Rhythm is the Mother Tongue

"Rhythm is the Mother Tongue." I wish I'd said that first, but I didn't. Gabrielle Roth did. Or maybe she didn't, but when I came across the quote it was attributed to her and since I don't have any info that would dispute that, I say you go, Gaby. I loved the quote but didn't have any idea who Gabrielle Roth is. So I googled her. She's the originator of something called the 5Rhythms Meditation Movement practice. I won't go into detail about what that is here, but check out her website. If nothing else grabs you about the meditation thing, the music is hypnotic. And rhythmical...and full of drums.

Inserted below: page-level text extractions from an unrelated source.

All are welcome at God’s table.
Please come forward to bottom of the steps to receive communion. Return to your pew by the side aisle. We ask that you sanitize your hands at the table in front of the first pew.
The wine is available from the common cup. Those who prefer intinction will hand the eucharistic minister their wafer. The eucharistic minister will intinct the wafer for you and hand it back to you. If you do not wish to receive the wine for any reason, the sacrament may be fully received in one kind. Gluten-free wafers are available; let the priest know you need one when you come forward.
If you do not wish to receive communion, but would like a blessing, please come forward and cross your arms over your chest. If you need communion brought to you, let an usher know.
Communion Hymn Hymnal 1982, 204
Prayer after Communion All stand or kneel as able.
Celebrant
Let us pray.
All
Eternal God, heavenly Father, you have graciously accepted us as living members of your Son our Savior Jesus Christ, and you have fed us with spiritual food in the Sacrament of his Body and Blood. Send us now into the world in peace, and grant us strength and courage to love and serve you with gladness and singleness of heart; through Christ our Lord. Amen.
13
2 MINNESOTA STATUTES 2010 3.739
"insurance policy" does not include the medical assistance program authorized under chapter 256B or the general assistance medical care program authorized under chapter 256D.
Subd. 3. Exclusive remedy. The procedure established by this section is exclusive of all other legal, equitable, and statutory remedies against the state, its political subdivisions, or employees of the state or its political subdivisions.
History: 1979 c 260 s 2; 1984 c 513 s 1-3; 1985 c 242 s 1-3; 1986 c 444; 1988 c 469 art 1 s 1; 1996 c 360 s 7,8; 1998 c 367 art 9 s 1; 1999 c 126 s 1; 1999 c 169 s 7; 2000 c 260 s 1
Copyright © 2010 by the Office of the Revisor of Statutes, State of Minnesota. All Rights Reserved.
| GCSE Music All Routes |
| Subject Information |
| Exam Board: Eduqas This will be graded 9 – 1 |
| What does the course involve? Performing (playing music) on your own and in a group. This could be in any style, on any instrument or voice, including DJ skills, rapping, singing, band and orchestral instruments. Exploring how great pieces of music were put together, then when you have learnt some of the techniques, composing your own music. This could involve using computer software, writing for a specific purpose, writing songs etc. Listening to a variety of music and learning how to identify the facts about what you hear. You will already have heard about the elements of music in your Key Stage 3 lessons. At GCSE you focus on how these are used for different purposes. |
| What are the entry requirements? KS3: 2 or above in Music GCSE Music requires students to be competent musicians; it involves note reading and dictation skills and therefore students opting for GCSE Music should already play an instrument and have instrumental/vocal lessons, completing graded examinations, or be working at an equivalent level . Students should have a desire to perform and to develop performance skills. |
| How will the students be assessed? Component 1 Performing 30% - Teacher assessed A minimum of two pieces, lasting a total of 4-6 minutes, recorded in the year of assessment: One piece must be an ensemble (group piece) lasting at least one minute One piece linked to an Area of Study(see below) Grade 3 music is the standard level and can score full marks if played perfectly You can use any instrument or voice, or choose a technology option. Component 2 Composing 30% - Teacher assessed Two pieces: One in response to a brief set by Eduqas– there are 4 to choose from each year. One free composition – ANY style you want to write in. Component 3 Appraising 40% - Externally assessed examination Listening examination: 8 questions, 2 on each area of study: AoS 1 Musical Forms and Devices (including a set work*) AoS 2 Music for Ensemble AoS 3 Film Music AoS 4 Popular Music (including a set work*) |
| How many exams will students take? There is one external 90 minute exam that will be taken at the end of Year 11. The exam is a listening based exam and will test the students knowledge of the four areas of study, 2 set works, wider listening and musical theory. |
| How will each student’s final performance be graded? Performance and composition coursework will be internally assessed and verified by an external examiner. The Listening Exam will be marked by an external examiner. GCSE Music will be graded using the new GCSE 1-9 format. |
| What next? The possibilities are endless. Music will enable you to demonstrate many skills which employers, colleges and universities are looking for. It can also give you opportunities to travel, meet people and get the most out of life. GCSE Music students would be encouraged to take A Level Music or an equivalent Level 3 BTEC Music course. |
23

Which brings us back to drumming which is where I left everyone.

I'm back from Utah having now been trained as a HealthRHYTHMS drum facilitator. People who know me would say that although I'm open to new experiences, I'm not the type to jump on the bus of just any old thing simply because it's new or cutting edge or might make the rest of my family question my sanity...again. And I'm more often than not circumspect in my reaction to something, perhaps fearing my capability of going off the deep end. I was expecting to find group empowerment drumming mildly amusing and somewhat helpful in giving me an outlet for my own musical cravings. I was not expecting it to be almost life changing...and it was. Life changing in the sense of igniting a passion for new direction in my work. Life changing in the sense of finding a key to a level playing field. Life changing in the sense of opening up a closed place in my heart. Okay, that sounds a little too touchy feely even for me but suffice it to say that I've got new energy around what I think is important in life - creating communities of practice (CoP). In CoP's, people come together to share their concern and/or passion for what they do - and they learn to do it better by sharing knowledge, resources, experience, tools and stories. Maybe we can create a human CoP, where we learn to live together in more productive ways simply as people. Just a thought.

June 14, 2007

The Irony of It All

Research into the healing effects of drumming are ongoing. Won't it be ironic if the wisdom of the indigenous world leads to relief from the stress of the 21st Century?